* [SET TASK 1]: From the derivation of the information formula, transcribe the passage from "Setup: An event" to "products into sums?".
* [SET TASK 2]: According to the derivation of the information formula, why must the information function be a logarithm? Answer in one to three sentences.
* [SET TASK 3]:
Answer these questions about the derivation of the information formula:
(a) What value does I(1) take?
(b) What does I(p) denote?
(c) For independent events A and B, what is P(A and B) equal to?

* [TEXT PROVIDED]:
----------
Deriving the Information Formula

Let's derive the formula for information from basic requirements.

Setup: An event has probability p. How much information (in some units) do we gain when we learn it occurred?

Let I(p) denote the information gained from an event with probability p.

Requirement 1: Rare events give more information. If p₁ < p₂, then I(p₁) > I(p₂). Learning something unlikely happened is more informative.

Requirement 2: Certain events give no information. I(1) = 0. If something was guaranteed to happen, learning it happened tells us nothing.

Requirement 3: Information from independent events adds. If A and B are independent, learning both gives: I(P(A and B)) = I(P(A)) + I(P(B)) For independent events: P(A and B) = P(A) · P(B) So: I(P(A) · P(B)) = I(P(A)) + I(P(B))

The key constraint: We need a function where f(x·y) = f(x) + f(y).

What function turns products into sums?

The logarithm! log(x·y) = log(x) + log(y)

So I(p) must be of the form: I(p) = -log(p) × (some constant)
----------
Stored data entries:
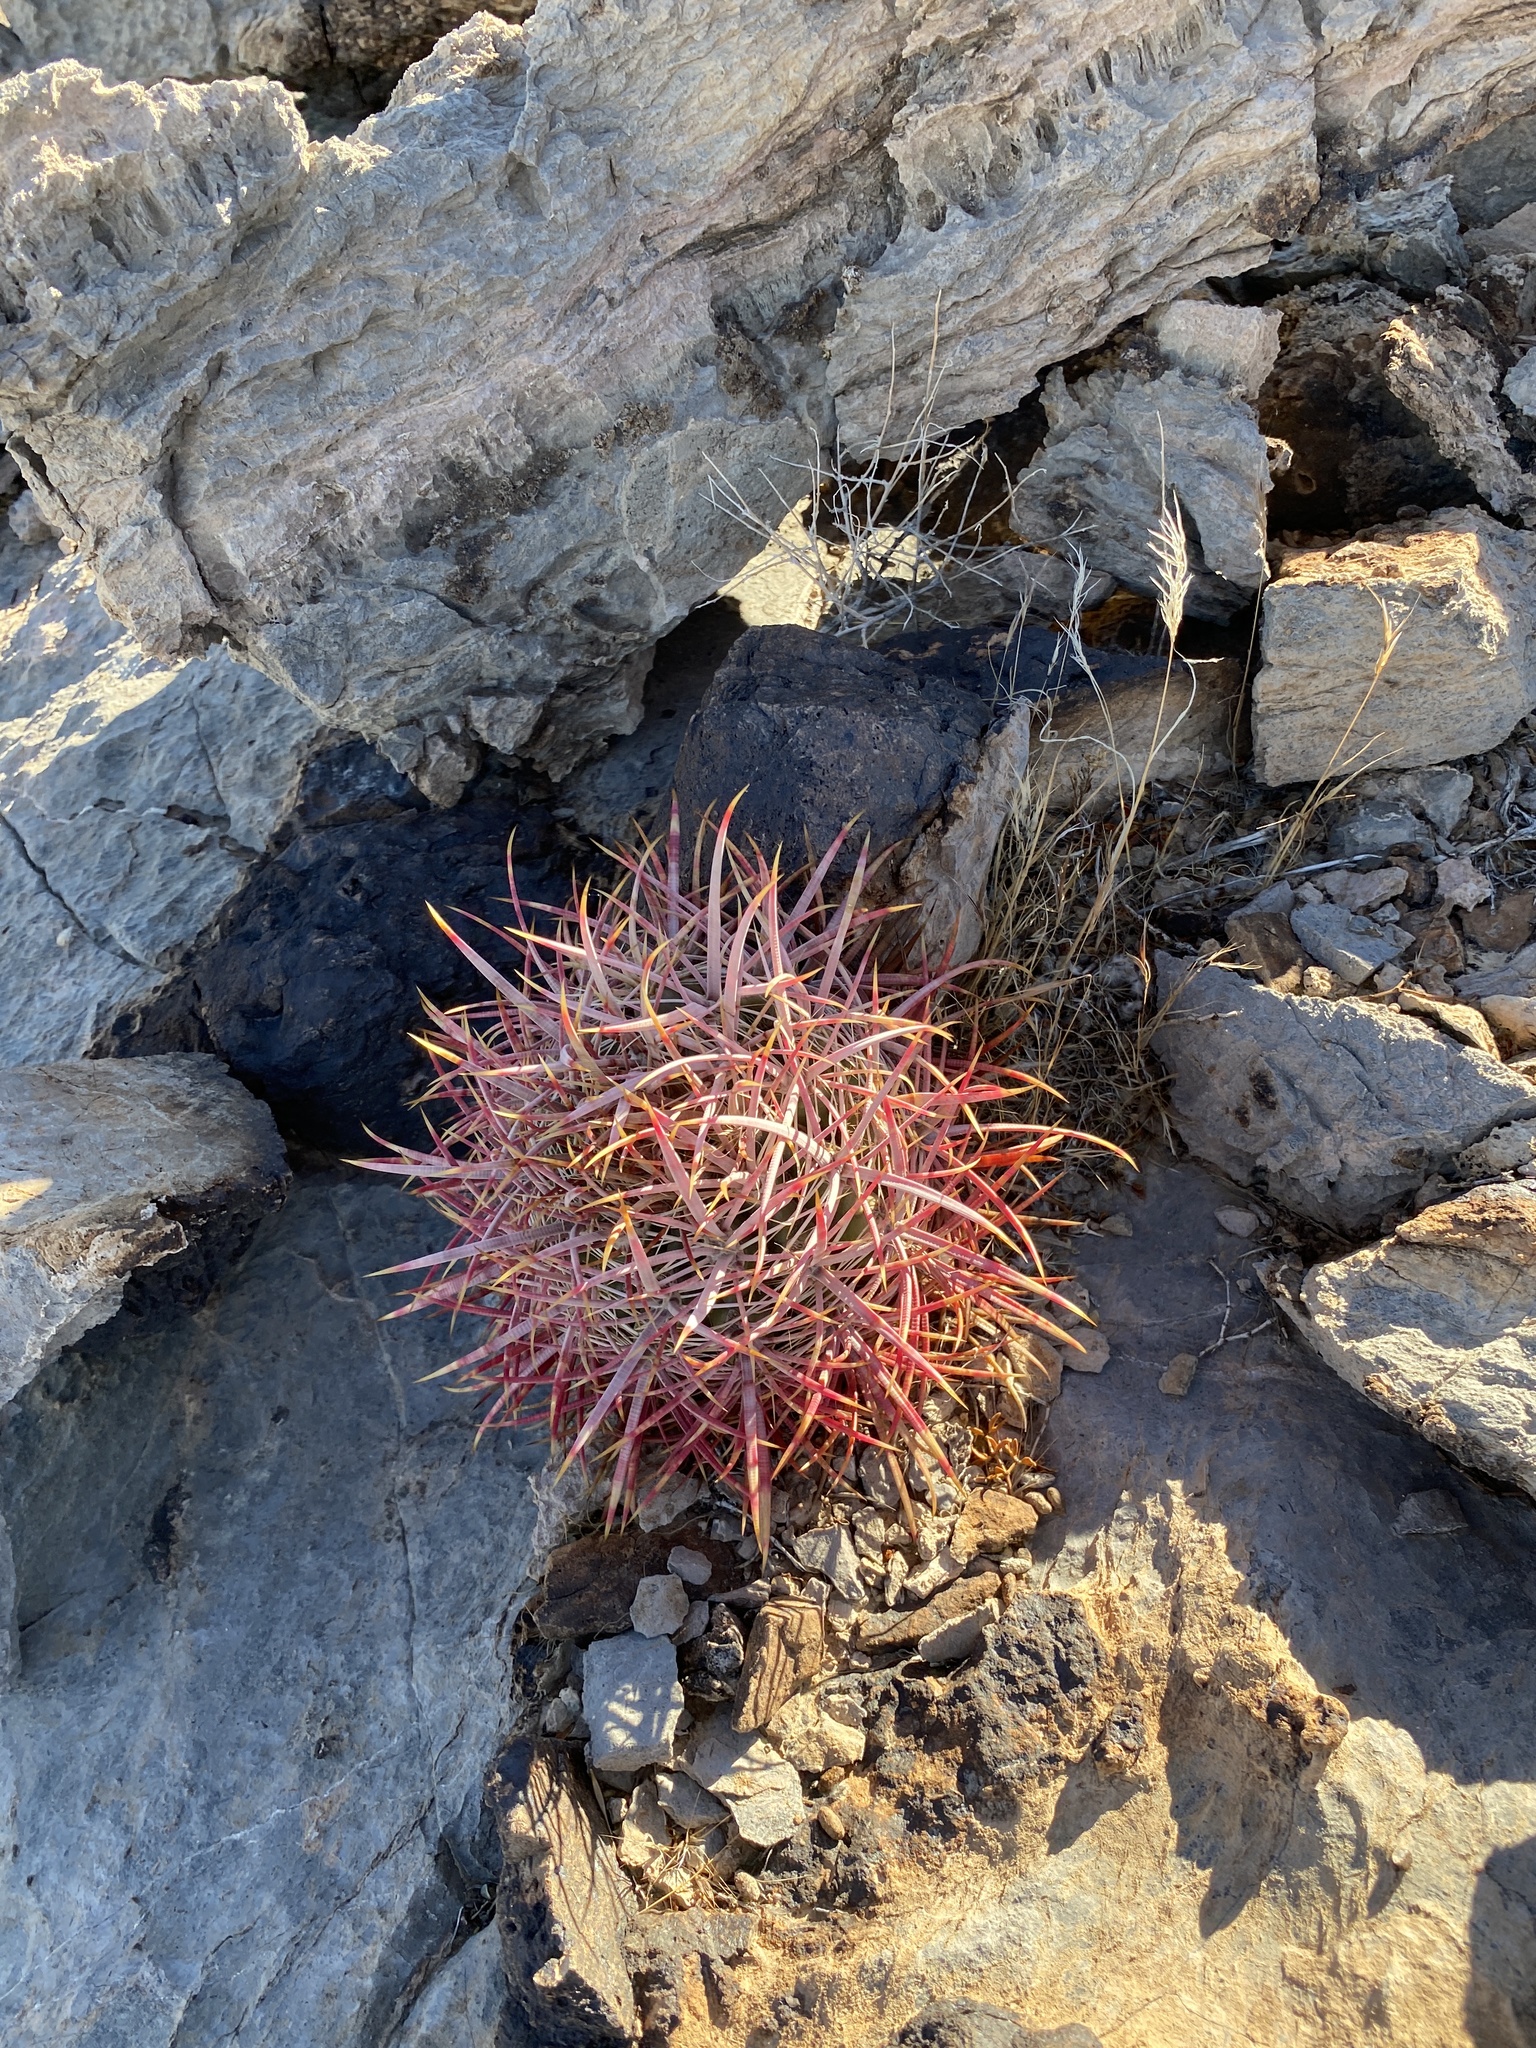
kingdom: Plantae
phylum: Tracheophyta
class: Magnoliopsida
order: Caryophyllales
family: Cactaceae
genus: Ferocactus
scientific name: Ferocactus cylindraceus
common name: California barrel cactus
----------
* [CORRECT ANSWER 1]:
Setup: An event has probability p. How much information (in some units) do we gain when we learn it occurred?

Let I(p) denote the information gained from an event with probability p.

Requirement 1: Rare events give more information. If p₁ < p₂, then I(p₁) > I(p₂). Learning something unlikely happened is more informative.

Requirement 2: Certain events give no information. I(1) = 0. If something was guaranteed to happen, learning it happened tells us nothing.

Requirement 3: Information from independent events adds. If A and B are independent, learning both gives: I(P(A and B)) = I(P(A)) + I(P(B)) For independent events: P(A and B) = P(A) · P(B) So: I(P(A) · P(B)) = I(P(A)) + I(P(B))

The key constraint: We need a function where f(x·y) = f(x) + f(y).

What function turns products into sums?

* [CORRECT ANSWER 2]: Information from independent events must add, but the probability of two independent events both occurring is the product P(A) · P(B). The function therefore has to satisfy f(x·y) = f(x) + f(y). The logarithm does this, since log(x·y) = log(x) + log(y).

* [CORRECT ANSWER 3]:
(a) I(1) = 0.
(b) The information gained from an event with probability p.
(c) P(A) · P(B).